■ **PASSAGE FOR REVIEW**:
^^^^^^^^
PartitionFinder was adopted to select the best-fit model of nucleotide evolution for phylogenetic analysis (Lanfear et al. 2012). For this purpose, ND2 was partitioned into its codon positions, a necessary step for accurate phylogenetic analysis (Lanfear et al. 2012). The predefined partitioning scheme comprised three partitions, representing the three codon positions of ND2. A user search was implemented, with linked branch lengths. The Bayesian Information Criterion was adopted to select the best-fit model following Aho et al. (2014). PartitionFinder was run twice, constraining evaluated models to those available in RAxML (Stamatakis 2014) and MrBayes (Ronquist et al. 2012) respectively.

Phylogenetic analysis was carried out using maximum likelihood (ML) and Bayesian inference (BI) methods. ML analysis was performed with RAxML 8 (Stamatakis 2014), using the best-fit model inferred with PartitionFinder (GTR+G). The autoMRE function to find the needed number of bootstrap replicates was adopted, as this function was estimated to perform the best by Pattengale et al. (2010). BI analysis was carried out with MrBayes 3.2.6 (Ronquist et al. 2012). The best-fit models identified by PartitionFinder were specified for each partition: HKY+G, HKY, and HKY respectively for the first, second and third codon positions of ND2. BI analysis was run for 5 × 106 generations, sampling every 1000 generations, with four chains and a temperature of 0.2. The default burn-in fraction of 25% was retained, and the consensus tree produced from the remaining trees. Stationary log-likelihood (lnL) scores and an average standard deviation of split frequencies lower than 0.01 confirmed that enough generations were being applied (Ronquist et al. 2012).


Results

Field surveys – Round 1

Prior to this study, P. gulbaru was known only from south Patterson’s Gorge and north Patterson’s Gorge (blue symbols in Fig. 1b). In the first round of surveys we found the species at these localities, as well as at an additional three localities: Bluewater Range, Hervey Range, and The Pinnacles (red symbols in Fig. 1b). The new localities were up to 10 km north (Bluewater) and 17 km south-east (The Pinnacles) of the previously known range, greatly increasing the known distribution of P. gulbaru. P. gulbaru was found to be highly localised at each of these localities. Assessment of habitat from satellite imagery (Google Earth) and on foot in the field show that the habitat required by these species, consisting of rainforest and piled rocky boulders, is currently fragmented. This is particularly the case for the southern localities (Hervey Range and The Pinnacles), which are clearly separated from other localities by unsuitable dry habitat. Despite being highly localised, P. gulbaru was generally present at high density in suitable habitat at each site. The exception was The Pinnacles, where only two individuals were found during three thorough surveys of the locality (totalling ~23 person-hours of survey effort).
^^^^^^^^
■ **Dataset entries**:

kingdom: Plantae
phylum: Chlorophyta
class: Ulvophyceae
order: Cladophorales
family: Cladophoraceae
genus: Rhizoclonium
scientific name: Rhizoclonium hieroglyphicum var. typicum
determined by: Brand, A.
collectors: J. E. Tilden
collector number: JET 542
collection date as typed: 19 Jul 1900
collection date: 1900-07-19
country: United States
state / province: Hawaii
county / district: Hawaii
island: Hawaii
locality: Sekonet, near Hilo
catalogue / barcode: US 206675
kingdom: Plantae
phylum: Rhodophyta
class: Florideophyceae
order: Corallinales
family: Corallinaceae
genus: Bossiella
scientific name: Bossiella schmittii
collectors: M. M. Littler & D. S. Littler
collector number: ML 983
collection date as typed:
^^^^^^^^
■ **CHECK YOUR UNDERSTANDING**:
[A] In one to three sentences, explain why the passage on P. gulbaru says the autoMRE function was used in the maximum likelihood analysis.
[B] Write the next part of the passage on P. gulbaru, picking up right after its last sentence.
These records have no connection to the passage on P. gulbaru.

■ **RESPONSE LIST**:
[A] The autoMRE function was used to find the needed number of bootstrap replicates. It was chosen because Pattengale et al. (2010) estimated it to perform the best.

[B]
Prior to this study, P. amnicola was known only from two areas on Mt Elliot: Alligator Creek and Western Boulders Fig. 1c). We found the species at these two localities, as well as at an additional locality on Mt Elliot (Cockatoo Creek). We also discovered a population of P. amnicola on the adjacent mountain, Saddle Mountain (Fig. 1c). New localities for P. amnicola were relatively close to previously known ones (~1–4 km) (Fig. 1c) but the population discovered on Saddle Mountain represents the first record of P. amnicola outside of Mt Elliot. P. amnicola was found to be restricted to rocky habitat at each of these localities and was generally at high densities within this habitat. The exception was the Western Boulders locality, where the species occurs at low density on exposed boulder-field with little associated rainforest.

Species distribution modelling

In total, 14 unique occurrence points were used to model the distribution of P. gulbaru, and 13 points for P. amnicola (Fig. 1b, c). Occurrence points for P. gulbaru did not include the Mt Halifax site and one of the Pinnacles sites, as these were discovered in Round 2 of the surveys with the aid of the SDMs (see below). The preliminary environmental dataset included 28 variables, described in detail in Table S1. Following the stepwise hierarchical selection of variables outlined in the Methods, three final models were produced for each species: Climatic, Non-Climatic, and All. Models for P. gulbaru retained 4–6 variables, while models for P. amnicola retained 2–4 variables (Table 2).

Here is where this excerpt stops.